# Instructions to follow
How many lines in the records below hold the string "around"? Please answer with the number and nothing more.

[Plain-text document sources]
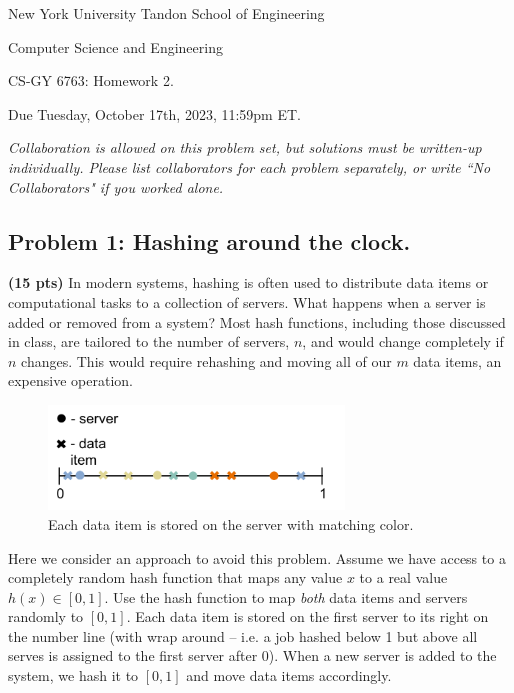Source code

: \documentclass[10pt]{article}
\begin{document}
	
\begin{center}
	\normalsize
	New York University Tandon School of Engineering
	
	Computer Science and Engineering
	\medskip
	
	\large
	CS-GY 6763: Homework 2. 
	
	Due Tuesday, October 17th, 2023, 11:59pm ET.
	\medskip
	
	\normalsize 
	\noindent \emph{Collaboration is allowed on this problem set, but solutions must be written-up individually. Please list collaborators for each problem separately, or write ``No Collaborators" if you worked alone.}

\end{center} 

\subsection{Problem 1: Hashing around the clock.}

\textbf{(15 pts)} In modern systems, hashing is often used to distribute data items or computational tasks to a collection of servers. What happens when a server is added or removed from a system? Most hash functions, including those discussed in class, are tailored to the number of servers, $n$, and would change completely if $n$ changes. This would require rehashing and moving all of our $m$ data items, an expensive operation.

\begin{figure}[h]
	\centering
	\includegraphics[width=0.7\textwidth]{consistentHashing.png}
	\caption{Each data item is stored on the server with matching color.}
\end{figure}


Here we consider an approach to avoid this problem. Assume we have access to a completely random hash function that maps any value $x$ to a real value $h(x) \in [0,1]$. Use the hash function to map \emph{both} data items and servers randomly to $[0,1]$. Each data item is stored on the first server to its right on the number line (with wrap around -- i.e. a job hashed below 1 but above all serves is assigned to the first server after 0). When a new server is added to the system, we hash it to $[0,1]$ and move data items accordingly.
\end{document}
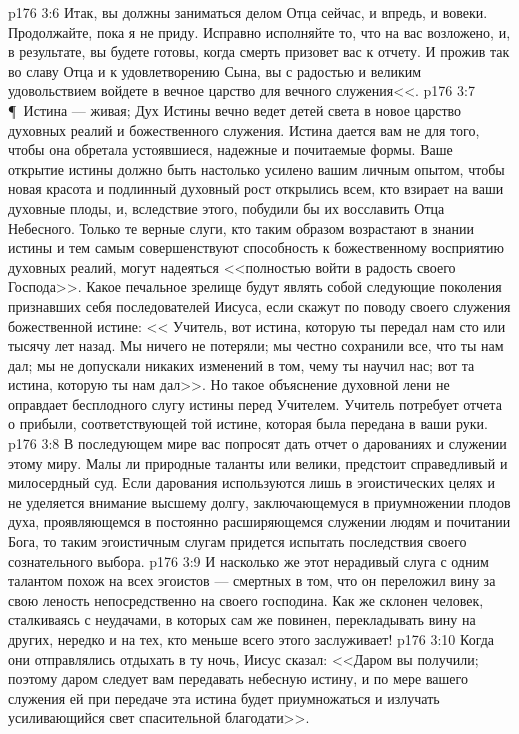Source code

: \vs p176 3:6 Итак, вы должны заниматься делом Отца сейчас, и впредь, и вовеки. Продолжайте, пока я не приду. Исправно исполняйте то, что на вас возложено, и, в результате, вы будете готовы, когда смерть призовет вас к отчету. И прожив так во славу Отца и к удовлетворению Сына, вы с радостью и великим удовольствием войдете в вечное царство для вечного служения<<.
\vs p176 3:7 \P\ Истина --- живая; Дух Истины вечно ведет детей света в новое царство духовных реалий и божественного служения. Истина дается вам не для того, чтобы она обретала устоявшиеся, надежные и почитаемые формы. Ваше открытие истины должно быть настолько усилено вашим личным опытом, чтобы новая красота и подлинный духовный рост открылись всем, кто взирает на ваши духовные плоды, и, вследствие этого, побудили бы их восславить Отца Небесного. Только те верные слуги, кто таким образом возрастают в знании истины и тем самым совершенствуют способность к божественному восприятию духовных реалий, могут надеяться <<полностью войти в радость своего Господа>>. Какое печальное зрелище будут являть собой следующие поколения признавших себя последователей Иисуса, если скажут по поводу своего служения божественной истине: << Учитель, вот истина, которую ты передал нам сто или тысячу лет назад. Мы ничего не потеряли; мы честно сохранили все, что ты нам дал; мы не допускали никаких изменений в том, чему ты научил нас; вот та истина, которую ты нам дал>>. Но такое объяснение духовной лени не оправдает бесплодного слугу истины перед Учителем. Учитель потребует отчета о прибыли, соответствующей той истине, которая была передана в ваши руки.
\vs p176 3:8 В последующем мире вас попросят дать отчет о дарованиях и служении этому миру. Малы ли природные таланты или велики, предстоит справедливый и милосердный суд. Если дарования используются лишь в эгоистических целях и не уделяется внимание высшему долгу, заключающемуся в приумножении плодов духа, проявляющемся в постоянно расширяющемся служении людям и почитании Бога, то таким эгоистичным слугам придется испытать последствия своего сознательного выбора.
\vs p176 3:9 И насколько же этот нерадивый слуга с одним талантом похож на всех эгоистов --- смертных в том, что он переложил вину за свою леность непосредственно на своего господина. Как же склонен человек, сталкиваясь с неудачами, в которых сам же повинен, перекладывать вину на других, нередко и на тех, кто меньше всего этого заслуживает!
\vs p176 3:10 Когда они отправлялись отдыхать в ту ночь, Иисус сказал: <<Даром вы получили; поэтому даром следует вам передавать небесную истину, и по мере вашего служения ей при передаче эта истина будет приумножаться и излучать усиливающийся свет спасительной благодати>>.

# Exercise response
2